En un sentido objetivo no vale la pena

        Esta breve panorámica ya da razón de la gravedad de estos comportamientos y de la irracionalidad de este grado de exigencia. No significa esto que el ideal esté en la total rigidez en los horarios. Es necesario y razonable pedir algunos esfuerzos extra ante algunas contingencias. Todo trabajo, o casi, tiene sus momentos difíciles y sus agobios. Cuando hay una inspección, hay que cuadrar las cuentas a final de año o lo que sea, es lógico que haya que dedicar algún tiempo extra, y la misma solidaridad de los trabajadores con la empresa, que debe ser correspondida, pide que se acuda a remediar las necesidades del momento.

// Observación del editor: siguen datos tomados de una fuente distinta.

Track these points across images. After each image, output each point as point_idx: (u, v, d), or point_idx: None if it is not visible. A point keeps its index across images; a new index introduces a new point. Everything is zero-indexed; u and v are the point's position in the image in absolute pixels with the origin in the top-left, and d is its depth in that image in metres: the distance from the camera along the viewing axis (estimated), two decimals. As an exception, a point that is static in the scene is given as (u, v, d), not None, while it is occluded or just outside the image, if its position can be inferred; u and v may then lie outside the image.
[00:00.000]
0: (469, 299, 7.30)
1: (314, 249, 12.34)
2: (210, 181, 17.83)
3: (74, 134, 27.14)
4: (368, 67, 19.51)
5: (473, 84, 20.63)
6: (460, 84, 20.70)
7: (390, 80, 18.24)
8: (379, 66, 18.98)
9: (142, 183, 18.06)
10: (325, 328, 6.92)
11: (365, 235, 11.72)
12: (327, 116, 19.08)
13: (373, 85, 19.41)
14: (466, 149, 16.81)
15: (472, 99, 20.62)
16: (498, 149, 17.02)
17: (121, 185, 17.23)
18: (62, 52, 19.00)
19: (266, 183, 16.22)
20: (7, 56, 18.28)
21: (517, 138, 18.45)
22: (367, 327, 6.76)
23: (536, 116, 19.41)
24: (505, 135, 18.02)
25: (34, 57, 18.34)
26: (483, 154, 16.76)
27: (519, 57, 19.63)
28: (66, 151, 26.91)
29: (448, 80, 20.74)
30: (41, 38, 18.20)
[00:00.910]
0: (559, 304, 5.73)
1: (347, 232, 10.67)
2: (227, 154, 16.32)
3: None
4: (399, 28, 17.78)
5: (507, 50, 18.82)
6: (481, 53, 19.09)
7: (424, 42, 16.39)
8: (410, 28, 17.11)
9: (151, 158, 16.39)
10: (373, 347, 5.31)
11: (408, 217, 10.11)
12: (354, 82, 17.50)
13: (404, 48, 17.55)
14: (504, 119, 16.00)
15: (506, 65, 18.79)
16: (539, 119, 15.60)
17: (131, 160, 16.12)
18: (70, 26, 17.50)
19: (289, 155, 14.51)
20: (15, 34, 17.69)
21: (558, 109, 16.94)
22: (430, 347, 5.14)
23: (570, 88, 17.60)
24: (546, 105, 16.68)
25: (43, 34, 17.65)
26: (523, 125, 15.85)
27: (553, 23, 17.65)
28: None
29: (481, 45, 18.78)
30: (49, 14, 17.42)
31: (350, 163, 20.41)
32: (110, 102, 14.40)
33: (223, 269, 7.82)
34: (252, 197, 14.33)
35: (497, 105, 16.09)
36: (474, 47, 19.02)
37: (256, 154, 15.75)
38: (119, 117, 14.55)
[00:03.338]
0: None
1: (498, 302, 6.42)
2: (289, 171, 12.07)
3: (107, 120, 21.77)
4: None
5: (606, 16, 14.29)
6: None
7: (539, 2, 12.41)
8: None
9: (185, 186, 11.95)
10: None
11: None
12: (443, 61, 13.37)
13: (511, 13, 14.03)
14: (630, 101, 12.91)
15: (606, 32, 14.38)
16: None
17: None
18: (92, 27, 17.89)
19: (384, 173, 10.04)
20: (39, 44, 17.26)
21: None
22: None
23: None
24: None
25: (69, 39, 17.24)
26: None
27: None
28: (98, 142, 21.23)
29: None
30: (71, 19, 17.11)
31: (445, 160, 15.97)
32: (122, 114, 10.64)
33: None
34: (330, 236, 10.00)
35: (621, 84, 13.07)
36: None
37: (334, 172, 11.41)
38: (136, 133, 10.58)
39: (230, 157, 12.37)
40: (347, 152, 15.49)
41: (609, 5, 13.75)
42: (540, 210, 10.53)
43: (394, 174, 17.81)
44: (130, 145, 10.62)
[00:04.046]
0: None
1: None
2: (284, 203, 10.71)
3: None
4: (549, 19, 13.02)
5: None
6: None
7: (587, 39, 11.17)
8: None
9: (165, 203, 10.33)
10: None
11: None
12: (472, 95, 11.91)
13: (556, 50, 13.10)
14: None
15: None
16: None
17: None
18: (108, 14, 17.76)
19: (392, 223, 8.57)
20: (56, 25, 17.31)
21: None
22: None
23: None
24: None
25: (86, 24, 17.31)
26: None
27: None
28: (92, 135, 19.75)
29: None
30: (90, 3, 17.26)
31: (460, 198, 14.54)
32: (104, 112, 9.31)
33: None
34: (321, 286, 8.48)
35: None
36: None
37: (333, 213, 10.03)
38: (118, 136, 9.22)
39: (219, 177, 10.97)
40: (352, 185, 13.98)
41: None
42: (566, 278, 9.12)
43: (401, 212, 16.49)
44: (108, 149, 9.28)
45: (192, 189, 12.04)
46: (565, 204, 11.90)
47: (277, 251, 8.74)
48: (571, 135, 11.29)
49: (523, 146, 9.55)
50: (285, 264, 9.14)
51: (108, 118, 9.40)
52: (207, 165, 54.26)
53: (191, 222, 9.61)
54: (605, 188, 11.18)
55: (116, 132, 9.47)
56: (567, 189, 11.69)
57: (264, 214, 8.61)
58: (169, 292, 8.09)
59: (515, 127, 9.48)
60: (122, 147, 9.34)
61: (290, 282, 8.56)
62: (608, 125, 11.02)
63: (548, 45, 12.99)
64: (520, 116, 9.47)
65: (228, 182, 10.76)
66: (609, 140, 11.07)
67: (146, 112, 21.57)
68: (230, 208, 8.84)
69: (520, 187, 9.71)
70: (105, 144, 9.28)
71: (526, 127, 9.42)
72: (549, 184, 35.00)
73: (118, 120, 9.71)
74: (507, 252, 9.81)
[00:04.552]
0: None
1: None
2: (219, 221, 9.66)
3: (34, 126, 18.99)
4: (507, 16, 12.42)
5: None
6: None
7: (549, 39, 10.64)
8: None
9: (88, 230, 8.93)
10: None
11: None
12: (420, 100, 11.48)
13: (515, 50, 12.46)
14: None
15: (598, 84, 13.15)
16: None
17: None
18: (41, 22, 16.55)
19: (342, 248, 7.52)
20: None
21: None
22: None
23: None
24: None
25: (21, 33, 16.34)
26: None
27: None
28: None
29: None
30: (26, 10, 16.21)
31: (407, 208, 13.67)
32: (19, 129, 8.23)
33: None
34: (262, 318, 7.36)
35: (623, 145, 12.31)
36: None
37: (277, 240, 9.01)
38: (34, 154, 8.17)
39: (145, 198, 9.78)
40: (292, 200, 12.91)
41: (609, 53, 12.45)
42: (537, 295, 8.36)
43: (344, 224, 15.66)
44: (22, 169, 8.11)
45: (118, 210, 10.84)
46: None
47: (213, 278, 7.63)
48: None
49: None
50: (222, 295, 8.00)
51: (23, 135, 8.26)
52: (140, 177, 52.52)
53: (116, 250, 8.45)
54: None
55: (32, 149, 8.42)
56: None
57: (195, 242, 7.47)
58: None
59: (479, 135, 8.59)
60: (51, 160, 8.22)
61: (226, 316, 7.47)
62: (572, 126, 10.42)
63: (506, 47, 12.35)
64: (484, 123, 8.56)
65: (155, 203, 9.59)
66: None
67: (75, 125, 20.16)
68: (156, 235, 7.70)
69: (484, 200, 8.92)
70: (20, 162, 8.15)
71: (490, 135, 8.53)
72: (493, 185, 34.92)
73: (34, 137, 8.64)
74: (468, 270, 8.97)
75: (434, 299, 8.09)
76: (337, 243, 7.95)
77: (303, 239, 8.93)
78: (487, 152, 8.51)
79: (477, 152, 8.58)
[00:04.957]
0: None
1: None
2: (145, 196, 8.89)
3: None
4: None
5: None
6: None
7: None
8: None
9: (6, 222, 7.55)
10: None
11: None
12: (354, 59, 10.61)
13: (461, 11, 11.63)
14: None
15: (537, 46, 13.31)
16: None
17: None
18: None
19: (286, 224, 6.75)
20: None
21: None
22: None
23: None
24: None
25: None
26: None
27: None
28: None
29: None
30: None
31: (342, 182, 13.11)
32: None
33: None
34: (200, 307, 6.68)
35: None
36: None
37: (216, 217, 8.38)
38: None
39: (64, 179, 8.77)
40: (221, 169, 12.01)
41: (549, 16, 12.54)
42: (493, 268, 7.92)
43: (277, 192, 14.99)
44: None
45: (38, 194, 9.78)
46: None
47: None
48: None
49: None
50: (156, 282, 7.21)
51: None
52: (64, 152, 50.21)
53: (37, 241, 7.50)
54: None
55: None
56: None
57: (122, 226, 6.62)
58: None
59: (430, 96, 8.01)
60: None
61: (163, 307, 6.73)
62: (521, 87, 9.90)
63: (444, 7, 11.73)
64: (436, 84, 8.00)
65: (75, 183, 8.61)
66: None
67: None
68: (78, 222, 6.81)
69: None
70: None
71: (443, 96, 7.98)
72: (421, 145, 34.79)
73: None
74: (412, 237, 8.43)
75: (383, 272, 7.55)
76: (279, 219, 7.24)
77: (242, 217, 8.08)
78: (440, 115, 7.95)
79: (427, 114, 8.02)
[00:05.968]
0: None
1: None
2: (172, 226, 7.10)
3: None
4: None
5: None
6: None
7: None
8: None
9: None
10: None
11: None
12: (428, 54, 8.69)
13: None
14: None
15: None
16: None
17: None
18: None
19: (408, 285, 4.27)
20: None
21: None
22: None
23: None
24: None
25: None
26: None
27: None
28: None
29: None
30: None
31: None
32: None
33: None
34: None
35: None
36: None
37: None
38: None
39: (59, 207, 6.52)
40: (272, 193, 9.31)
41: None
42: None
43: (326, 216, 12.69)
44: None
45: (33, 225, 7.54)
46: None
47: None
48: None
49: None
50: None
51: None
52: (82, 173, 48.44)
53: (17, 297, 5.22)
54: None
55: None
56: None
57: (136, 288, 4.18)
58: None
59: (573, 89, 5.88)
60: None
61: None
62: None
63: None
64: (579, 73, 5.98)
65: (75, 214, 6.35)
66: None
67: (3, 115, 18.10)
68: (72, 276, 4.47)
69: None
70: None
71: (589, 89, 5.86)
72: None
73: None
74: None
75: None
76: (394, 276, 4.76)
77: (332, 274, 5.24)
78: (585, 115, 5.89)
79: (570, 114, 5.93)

Pero otra cosa muy distinta es cuando ese esfuerzo se pide constantemente (y es una solidaridad que aquí no suele ser correspondida) cuando está mal visto irse a la hora e incluso cuando se pide simplemente para demostrar que se vive para el trabajo y la empresa con la idea de que hay que quedarse aunque se haya acabado todo lo pendiente, disimulando mejor o peor que no se está haciendo nada.

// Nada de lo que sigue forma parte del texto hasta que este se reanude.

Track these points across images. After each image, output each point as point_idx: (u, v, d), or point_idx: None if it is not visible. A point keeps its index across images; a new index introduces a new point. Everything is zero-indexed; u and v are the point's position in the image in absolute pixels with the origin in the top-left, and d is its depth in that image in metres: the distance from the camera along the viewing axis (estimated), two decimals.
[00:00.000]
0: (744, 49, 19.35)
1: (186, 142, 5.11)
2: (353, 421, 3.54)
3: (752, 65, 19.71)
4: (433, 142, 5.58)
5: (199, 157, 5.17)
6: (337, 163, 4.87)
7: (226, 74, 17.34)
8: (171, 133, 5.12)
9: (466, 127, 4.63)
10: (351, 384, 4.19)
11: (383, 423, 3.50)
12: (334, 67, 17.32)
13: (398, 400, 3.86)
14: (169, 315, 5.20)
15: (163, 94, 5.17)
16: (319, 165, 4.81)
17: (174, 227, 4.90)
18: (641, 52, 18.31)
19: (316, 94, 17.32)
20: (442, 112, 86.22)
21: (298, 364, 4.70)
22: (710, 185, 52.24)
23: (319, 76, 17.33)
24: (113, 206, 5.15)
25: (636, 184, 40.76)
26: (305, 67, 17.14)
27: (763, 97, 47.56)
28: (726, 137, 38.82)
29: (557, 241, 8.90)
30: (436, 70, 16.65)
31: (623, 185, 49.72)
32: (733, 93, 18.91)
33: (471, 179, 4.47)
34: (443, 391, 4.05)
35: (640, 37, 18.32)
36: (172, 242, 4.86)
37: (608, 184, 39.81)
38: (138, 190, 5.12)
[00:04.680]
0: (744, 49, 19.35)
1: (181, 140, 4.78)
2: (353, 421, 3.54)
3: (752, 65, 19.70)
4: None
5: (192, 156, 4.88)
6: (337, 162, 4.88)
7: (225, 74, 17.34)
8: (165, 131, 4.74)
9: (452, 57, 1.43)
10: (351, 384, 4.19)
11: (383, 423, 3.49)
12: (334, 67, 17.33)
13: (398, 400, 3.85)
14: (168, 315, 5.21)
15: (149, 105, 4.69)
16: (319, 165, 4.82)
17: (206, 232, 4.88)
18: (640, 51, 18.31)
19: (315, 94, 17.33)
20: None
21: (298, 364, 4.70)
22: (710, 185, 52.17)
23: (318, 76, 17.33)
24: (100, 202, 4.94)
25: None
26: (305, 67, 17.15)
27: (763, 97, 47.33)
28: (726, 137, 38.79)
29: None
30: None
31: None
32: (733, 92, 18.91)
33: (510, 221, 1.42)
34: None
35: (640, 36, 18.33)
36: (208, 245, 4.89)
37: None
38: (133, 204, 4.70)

        No vale decir que se compensa con lo que se gana en esos empleos. En primer lugar, a veces no es así en términos absolutos. En segundo lugar, muchas más veces no lo es en términos relativos: Si se divide lo que se cobra por el número de horas dedicadas, resulta un trabajo más bien mal pagado. Y en tercer lugar, aunque se gane mucho, el precio que hay que pagar por ello es a todas luces excesivo. Lo que se puede comprar o vender tiene un límite, marcado por la dignidad de la persona y sus exigencias, y con este tipo de excesos se traspasa. Además, es menos voluntario de lo que se pregona y puede parecer a primera vista. Si una esfera profesional (en la cual para trabajar se han gastado varios años, es para la que uno está preparado y responde a su inclinación profesional) está de hecho cerrada si no se aceptan estas condiciones draconianas, puede hablarse más de imposición que de libertad.

Nada es inevitable

        Hay otro argumento esgrimido en defensa de estas actuaciones: que son inevitables por la durísima competencia que obliga a una constante política de reducción de costes. Es una verdad a medias. Para quien sólo es capaz de pensar a corto plazo, responde efectivamente a inexorables leyes de la economía. Para quien sea capaz de mirar con más perspectiva, no es así. El equilibrio y el reposo necesario redundan en la intensidad y la calidad del trabajo. El ser humano tiene límites y es peligroso, cuanto menos, jugar con ellos. El cuidado de la persona por parte de la empresa es devuelto, la mayor parte de las veces, con la misma moneda, con lo que se evitan comportamientos poco leales por parte de los empleados. Además, el descuido de estos aspectos genera una propensión a la práctica inmoral en la gestión empresarial, lo cual es un mal para toda la sociedad y puede llegar a acabar con la empresa misma. No faltan ejemplos recientes, y muy sonados, precisamente de promotores de este estilo. Y, en último extremo, subsiste un principio fundamental que debe ser respetado: no es el hombre para el trabajo, sino el trabajo para el hombre.